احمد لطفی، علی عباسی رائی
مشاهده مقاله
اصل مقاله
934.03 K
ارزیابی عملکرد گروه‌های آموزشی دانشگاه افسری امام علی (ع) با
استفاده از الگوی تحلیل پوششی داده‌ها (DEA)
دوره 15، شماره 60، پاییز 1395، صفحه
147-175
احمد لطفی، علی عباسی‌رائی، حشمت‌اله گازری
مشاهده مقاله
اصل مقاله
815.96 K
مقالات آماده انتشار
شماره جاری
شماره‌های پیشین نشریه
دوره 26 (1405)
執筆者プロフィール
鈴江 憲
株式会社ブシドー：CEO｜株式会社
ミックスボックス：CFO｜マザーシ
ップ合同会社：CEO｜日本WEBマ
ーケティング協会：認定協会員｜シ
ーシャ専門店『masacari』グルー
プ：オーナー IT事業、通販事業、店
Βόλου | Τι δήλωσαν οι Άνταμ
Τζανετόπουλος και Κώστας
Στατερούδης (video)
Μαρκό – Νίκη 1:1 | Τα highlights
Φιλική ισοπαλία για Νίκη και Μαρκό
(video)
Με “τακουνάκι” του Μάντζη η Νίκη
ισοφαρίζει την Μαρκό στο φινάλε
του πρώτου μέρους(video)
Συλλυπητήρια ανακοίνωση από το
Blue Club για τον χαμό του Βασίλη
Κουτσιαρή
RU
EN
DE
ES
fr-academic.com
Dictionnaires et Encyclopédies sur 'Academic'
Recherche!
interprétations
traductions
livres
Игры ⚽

•••

■ **What you have to do**
Please copy exactly the lines from the one that contains "احمد لطفی، علی عباسی‌رائی، حشمت‌اله گازری" up to and including the final line of the listing above.

■ **Result of this exercise**
احمد لطفی، علی عباسی‌رائی، حشمت‌اله گازری
مشاهده مقاله
اصل مقاله
815.96 K
مقالات آماده انتشار
شماره جاری
شماره‌های پیشین نشریه
دوره 26 (1405)
執筆者プロフィール
鈴江 憲
株式会社ブシドー：CEO｜株式会社
ミックスボックス：CFO｜マザーシ
ップ合同会社：CEO｜日本WEBマ
ーケティング協会：認定協会員｜シ
ーシャ専門店『masacari』グルー
プ：オーナー IT事業、通販事業、店
Βόλου | Τι δήλωσαν οι Άνταμ
Τζανετόπουλος και Κώστας
Στατερούδης (video)
Μαρκό – Νίκη 1:1 | Τα highlights
Φιλική ισοπαλία για Νίκη και Μαρκό
(video)
Με “τακουνάκι” του Μάντζη η Νίκη
ισοφαρίζει την Μαρκό στο φινάλε
του πρώτου μέρους(video)
Συλλυπητήρια ανακοίνωση από το
Blue Club για τον χαμό του Βασίλη
Κουτσιαρή
RU
EN
DE
ES
fr-academic.com
Dictionnaires et Encyclopédies sur 'Academic'
Recherche!
interprétations
traductions
livres
Игры ⚽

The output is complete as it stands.